= Fatima Yasmin =

Bangladeshi bureaucrat and vice-president of the Asian Development Bank

Fatima Yasmin is a Bangladeshi bureaucrat and vice-president of the Asian Development Bank (ADB). She served as senior secretary of the Finance Division. She is the first female Secretary of finance division in the history of Bangladesh. Before promoted to senior secretary to the Finance division, she has served as secretary at Economic Relations Division since Feb. 23, 2020. Prior to this position, she was Vice-Chairman, Export Promotion Bureau (EPB), Ministry of Commerce and Director General, Institute of Public Finance (IPF), Ministry of Finance.

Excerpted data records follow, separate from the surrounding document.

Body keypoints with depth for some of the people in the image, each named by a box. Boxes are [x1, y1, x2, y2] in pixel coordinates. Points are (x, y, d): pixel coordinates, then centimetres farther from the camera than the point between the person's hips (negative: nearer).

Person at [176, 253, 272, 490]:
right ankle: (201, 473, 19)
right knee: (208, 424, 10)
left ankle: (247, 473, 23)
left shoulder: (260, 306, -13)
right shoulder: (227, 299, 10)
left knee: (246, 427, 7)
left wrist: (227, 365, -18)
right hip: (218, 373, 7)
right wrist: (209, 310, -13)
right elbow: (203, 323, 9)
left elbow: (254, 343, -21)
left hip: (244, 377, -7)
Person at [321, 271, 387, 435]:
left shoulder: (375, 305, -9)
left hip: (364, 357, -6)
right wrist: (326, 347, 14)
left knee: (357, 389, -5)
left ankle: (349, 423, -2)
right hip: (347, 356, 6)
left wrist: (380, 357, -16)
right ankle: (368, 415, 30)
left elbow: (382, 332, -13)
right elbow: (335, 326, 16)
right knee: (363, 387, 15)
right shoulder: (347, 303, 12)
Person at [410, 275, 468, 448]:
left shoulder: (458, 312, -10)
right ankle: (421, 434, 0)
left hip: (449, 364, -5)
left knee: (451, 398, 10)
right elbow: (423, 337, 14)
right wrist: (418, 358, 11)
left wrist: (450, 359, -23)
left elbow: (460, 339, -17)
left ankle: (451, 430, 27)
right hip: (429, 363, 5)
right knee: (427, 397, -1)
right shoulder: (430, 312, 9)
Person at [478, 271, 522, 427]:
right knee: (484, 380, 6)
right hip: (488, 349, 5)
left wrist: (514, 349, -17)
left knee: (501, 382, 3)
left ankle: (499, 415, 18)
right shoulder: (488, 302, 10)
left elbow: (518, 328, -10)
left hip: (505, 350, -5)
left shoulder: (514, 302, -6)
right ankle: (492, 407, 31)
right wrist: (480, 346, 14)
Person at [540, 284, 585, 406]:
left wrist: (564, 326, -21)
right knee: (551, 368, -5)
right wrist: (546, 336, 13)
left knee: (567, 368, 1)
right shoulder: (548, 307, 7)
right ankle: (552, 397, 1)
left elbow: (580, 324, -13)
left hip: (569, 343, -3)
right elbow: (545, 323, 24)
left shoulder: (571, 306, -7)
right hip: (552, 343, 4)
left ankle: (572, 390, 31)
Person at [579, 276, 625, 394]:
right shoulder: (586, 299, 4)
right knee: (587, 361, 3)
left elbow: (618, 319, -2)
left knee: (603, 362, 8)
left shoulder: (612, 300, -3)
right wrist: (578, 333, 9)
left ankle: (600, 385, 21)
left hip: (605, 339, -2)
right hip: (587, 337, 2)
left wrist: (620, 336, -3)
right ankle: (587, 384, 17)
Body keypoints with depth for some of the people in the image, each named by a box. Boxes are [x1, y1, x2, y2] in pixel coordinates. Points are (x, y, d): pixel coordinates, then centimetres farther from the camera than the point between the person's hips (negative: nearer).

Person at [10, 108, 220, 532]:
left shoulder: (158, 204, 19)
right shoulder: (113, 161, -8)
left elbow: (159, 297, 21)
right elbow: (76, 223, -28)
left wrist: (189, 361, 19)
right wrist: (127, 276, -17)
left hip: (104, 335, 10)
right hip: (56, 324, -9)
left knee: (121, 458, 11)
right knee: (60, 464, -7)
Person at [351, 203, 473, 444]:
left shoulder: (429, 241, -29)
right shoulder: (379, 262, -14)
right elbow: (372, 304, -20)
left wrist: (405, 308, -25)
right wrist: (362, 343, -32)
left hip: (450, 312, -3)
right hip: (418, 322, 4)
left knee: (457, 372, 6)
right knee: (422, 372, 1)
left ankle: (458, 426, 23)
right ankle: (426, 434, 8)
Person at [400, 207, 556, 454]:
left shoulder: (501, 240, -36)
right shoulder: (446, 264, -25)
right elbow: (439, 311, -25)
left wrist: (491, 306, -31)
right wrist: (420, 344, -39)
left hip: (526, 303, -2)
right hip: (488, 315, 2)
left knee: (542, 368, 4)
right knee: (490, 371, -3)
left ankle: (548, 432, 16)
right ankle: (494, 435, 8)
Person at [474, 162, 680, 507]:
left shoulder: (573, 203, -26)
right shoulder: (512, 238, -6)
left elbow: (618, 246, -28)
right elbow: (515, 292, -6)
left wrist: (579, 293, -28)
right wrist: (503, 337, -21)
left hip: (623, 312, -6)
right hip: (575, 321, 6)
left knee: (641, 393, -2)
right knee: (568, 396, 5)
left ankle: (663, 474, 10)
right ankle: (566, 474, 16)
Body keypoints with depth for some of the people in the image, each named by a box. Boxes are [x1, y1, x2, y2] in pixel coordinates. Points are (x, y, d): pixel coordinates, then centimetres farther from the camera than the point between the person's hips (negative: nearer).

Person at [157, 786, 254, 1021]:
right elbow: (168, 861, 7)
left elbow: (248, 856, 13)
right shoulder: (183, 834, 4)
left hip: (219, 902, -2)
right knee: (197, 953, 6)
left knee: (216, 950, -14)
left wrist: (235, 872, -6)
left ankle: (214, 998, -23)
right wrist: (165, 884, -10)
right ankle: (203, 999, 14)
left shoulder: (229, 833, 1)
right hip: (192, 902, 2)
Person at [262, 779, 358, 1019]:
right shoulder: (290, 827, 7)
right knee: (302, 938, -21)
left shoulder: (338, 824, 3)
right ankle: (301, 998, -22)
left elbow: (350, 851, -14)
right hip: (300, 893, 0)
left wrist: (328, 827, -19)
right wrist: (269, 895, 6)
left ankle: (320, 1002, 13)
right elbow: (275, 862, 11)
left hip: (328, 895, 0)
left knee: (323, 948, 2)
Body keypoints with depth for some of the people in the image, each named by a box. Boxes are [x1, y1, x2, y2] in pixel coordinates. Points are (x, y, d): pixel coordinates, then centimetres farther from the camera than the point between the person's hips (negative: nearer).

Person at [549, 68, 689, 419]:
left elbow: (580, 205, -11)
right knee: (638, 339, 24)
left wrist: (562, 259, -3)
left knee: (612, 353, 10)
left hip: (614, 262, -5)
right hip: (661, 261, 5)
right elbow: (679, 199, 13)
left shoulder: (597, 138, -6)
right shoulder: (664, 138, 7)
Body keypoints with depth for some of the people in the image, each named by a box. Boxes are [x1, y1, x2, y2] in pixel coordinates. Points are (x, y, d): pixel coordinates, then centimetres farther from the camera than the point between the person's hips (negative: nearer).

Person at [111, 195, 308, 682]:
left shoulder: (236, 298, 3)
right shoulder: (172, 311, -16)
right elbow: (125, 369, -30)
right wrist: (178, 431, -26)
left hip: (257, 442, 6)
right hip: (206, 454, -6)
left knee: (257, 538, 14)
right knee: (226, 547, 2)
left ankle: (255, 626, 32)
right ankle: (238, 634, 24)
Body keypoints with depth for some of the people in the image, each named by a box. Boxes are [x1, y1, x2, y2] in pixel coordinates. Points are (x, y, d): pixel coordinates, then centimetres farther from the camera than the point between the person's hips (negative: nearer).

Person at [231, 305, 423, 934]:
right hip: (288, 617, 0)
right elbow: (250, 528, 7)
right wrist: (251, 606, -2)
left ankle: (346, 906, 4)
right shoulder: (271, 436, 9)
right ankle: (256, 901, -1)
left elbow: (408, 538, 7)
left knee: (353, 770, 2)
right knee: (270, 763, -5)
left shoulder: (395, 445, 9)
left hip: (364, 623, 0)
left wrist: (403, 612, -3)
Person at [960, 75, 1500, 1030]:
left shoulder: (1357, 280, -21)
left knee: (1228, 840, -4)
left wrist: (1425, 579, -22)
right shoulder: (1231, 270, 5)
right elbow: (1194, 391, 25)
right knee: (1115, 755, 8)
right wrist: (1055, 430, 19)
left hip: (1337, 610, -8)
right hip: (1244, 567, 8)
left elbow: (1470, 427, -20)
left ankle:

== Early life and education ==
Yasmin joined Bangladesh civil service as a 9th batch officer of the administration cadre at 1991. She completed her MBA from Institute of Business Administration, University of Dhaka in 1991 and a master’s in development economics from Australian National University, Canberra in 1995.

== Career ==
Yasmin worked in different capacities for agriculture, women and children affairs and defence ministry in her job life. She is experienced to work for Asian Development Bank, European Union, and the UN’s International Jute Organization. On 16 June 2022 she has been promoted to the rank of Senior Secretary. She is the Chairperson of Infrastructure Investment Facilitation Company. She has been appointed the first Bangladeshi vice-president of the Asian Development Bank (ADB) in June, 2023. She is serving as Vice-President for sectors, themes at ADB since August, 2023.